Would you return, word for word, the lines of the data below from the line with "25: (597, 255, 1.82)" through the line with "40: (264, 154, 1.66)", and no others?
==== Input for this task
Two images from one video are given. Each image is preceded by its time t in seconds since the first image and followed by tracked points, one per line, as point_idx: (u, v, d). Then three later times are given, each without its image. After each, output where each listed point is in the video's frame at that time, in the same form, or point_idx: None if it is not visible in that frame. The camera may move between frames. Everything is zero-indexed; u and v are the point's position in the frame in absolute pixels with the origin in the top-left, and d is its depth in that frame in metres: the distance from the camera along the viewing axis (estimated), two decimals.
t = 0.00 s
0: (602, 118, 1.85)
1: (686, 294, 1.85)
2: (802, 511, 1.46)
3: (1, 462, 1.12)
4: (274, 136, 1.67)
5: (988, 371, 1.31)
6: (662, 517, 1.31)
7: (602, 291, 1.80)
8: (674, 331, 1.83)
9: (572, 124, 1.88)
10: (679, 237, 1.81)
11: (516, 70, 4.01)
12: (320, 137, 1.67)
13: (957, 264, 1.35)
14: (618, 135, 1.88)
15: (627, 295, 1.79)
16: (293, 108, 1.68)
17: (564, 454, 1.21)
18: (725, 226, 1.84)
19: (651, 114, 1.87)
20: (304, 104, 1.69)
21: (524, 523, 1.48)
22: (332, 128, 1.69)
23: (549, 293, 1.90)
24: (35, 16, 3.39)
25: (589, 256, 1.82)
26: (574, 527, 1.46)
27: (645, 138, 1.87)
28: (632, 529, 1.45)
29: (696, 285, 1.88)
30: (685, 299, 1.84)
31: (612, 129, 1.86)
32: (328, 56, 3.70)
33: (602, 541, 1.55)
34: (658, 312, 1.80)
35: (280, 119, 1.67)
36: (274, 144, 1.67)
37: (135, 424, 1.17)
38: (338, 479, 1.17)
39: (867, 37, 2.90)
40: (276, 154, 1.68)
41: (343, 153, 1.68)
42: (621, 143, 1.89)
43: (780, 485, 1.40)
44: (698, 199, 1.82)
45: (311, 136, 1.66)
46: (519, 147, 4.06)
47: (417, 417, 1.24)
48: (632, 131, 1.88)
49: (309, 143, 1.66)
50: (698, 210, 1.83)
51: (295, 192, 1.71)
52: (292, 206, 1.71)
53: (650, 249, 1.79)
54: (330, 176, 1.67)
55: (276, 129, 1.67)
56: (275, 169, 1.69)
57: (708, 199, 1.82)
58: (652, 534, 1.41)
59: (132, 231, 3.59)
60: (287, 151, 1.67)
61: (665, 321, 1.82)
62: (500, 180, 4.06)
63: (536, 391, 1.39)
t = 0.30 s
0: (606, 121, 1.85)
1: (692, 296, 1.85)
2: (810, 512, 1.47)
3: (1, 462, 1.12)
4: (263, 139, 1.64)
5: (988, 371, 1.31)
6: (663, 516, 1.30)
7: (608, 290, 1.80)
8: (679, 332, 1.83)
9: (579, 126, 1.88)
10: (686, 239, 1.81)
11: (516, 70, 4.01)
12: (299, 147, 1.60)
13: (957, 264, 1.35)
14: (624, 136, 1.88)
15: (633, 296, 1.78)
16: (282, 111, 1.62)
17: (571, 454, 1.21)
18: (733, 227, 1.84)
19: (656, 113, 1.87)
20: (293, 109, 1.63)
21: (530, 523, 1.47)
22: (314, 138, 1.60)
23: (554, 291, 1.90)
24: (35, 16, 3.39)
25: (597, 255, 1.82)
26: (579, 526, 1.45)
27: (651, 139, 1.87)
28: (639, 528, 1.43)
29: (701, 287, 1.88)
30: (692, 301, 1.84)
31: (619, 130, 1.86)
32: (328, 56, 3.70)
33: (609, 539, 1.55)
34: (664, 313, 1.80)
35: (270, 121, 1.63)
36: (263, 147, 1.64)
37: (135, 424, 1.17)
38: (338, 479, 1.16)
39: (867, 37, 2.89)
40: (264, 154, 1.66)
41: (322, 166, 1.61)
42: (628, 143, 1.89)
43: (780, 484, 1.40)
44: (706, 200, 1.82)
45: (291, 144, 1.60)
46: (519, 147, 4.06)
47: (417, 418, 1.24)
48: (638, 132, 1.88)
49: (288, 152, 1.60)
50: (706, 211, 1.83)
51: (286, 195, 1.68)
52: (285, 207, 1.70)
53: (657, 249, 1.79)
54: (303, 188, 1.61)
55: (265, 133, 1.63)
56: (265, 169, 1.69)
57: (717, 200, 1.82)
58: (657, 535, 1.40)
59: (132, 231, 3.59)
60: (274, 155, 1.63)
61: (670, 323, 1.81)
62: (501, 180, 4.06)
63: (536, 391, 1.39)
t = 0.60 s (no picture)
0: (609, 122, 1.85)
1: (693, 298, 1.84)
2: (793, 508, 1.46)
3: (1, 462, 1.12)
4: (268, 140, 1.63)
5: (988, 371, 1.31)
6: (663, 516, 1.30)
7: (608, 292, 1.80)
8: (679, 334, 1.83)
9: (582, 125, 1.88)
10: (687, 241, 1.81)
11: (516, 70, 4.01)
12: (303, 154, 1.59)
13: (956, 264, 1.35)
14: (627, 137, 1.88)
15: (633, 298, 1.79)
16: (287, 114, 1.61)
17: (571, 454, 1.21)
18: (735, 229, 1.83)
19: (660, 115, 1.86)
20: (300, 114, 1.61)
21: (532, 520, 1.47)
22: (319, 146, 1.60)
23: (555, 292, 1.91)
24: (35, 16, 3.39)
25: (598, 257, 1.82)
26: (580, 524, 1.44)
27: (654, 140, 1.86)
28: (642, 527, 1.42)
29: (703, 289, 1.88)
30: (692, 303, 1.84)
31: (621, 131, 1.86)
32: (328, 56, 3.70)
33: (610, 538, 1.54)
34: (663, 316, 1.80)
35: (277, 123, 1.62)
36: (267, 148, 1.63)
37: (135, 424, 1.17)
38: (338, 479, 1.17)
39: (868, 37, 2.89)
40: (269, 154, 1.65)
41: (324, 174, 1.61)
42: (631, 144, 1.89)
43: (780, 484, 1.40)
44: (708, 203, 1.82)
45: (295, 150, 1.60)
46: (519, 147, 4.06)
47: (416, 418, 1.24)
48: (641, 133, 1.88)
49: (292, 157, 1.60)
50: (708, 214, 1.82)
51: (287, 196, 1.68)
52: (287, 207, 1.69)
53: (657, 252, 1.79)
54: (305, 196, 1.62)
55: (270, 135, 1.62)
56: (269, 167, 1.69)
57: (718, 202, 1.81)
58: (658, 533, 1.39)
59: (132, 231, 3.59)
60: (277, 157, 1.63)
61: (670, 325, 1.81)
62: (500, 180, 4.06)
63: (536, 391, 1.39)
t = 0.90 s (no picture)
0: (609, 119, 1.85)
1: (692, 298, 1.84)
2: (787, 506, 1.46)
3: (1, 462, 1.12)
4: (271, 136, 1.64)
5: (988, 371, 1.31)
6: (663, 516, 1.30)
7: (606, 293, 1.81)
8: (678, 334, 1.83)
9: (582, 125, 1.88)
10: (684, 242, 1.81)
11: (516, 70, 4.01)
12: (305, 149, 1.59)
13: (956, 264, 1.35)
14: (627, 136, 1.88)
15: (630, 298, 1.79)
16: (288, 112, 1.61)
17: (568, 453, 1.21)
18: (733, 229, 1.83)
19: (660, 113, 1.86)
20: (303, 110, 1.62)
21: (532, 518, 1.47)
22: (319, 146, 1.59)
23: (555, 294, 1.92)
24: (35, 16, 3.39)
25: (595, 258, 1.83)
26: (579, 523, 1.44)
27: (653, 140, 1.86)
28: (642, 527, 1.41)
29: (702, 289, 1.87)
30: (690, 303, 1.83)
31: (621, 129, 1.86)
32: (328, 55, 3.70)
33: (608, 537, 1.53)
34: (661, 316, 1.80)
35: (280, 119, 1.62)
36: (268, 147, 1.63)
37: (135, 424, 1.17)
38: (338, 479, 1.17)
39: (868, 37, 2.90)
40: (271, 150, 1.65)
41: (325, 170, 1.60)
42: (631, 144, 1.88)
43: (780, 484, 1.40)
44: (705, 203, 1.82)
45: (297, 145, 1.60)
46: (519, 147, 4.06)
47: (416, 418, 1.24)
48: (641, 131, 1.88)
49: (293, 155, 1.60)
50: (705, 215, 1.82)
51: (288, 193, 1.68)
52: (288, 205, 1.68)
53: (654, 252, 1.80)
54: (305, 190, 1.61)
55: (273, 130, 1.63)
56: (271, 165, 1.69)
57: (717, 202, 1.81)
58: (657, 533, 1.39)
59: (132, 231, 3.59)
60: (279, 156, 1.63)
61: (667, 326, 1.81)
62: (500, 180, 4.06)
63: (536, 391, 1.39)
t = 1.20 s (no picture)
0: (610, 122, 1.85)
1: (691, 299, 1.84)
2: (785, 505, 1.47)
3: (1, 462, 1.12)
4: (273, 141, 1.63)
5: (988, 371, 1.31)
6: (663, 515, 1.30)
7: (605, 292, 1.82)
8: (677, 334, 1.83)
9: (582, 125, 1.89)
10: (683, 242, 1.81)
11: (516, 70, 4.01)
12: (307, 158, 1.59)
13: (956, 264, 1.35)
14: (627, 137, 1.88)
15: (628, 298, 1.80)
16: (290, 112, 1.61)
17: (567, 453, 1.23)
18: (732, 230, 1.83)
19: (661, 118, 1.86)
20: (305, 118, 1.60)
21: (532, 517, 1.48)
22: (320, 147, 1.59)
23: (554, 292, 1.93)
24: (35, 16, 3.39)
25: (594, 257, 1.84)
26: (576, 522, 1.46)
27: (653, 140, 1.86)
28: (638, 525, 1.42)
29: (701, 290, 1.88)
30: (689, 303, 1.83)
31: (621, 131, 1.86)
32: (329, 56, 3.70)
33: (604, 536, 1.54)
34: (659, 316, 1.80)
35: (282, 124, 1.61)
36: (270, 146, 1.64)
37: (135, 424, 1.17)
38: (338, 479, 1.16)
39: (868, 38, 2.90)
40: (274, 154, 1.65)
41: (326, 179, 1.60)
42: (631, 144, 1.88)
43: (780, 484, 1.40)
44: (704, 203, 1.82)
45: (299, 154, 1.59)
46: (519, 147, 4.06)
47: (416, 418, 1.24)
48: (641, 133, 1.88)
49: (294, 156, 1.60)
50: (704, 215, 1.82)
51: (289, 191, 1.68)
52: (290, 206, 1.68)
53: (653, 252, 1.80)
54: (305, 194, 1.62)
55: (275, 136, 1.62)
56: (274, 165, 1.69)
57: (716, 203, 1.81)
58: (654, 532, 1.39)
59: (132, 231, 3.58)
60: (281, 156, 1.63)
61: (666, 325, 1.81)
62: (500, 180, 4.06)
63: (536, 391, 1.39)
========
Answer for this exercise:
25: (597, 255, 1.82)
26: (579, 526, 1.45)
27: (651, 139, 1.87)
28: (639, 528, 1.43)
29: (701, 287, 1.88)
30: (692, 301, 1.84)
31: (619, 130, 1.86)
32: (328, 56, 3.70)
33: (609, 539, 1.55)
34: (664, 313, 1.80)
35: (270, 121, 1.63)
36: (263, 147, 1.64)
37: (135, 424, 1.17)
38: (338, 479, 1.16)
39: (867, 37, 2.89)
40: (264, 154, 1.66)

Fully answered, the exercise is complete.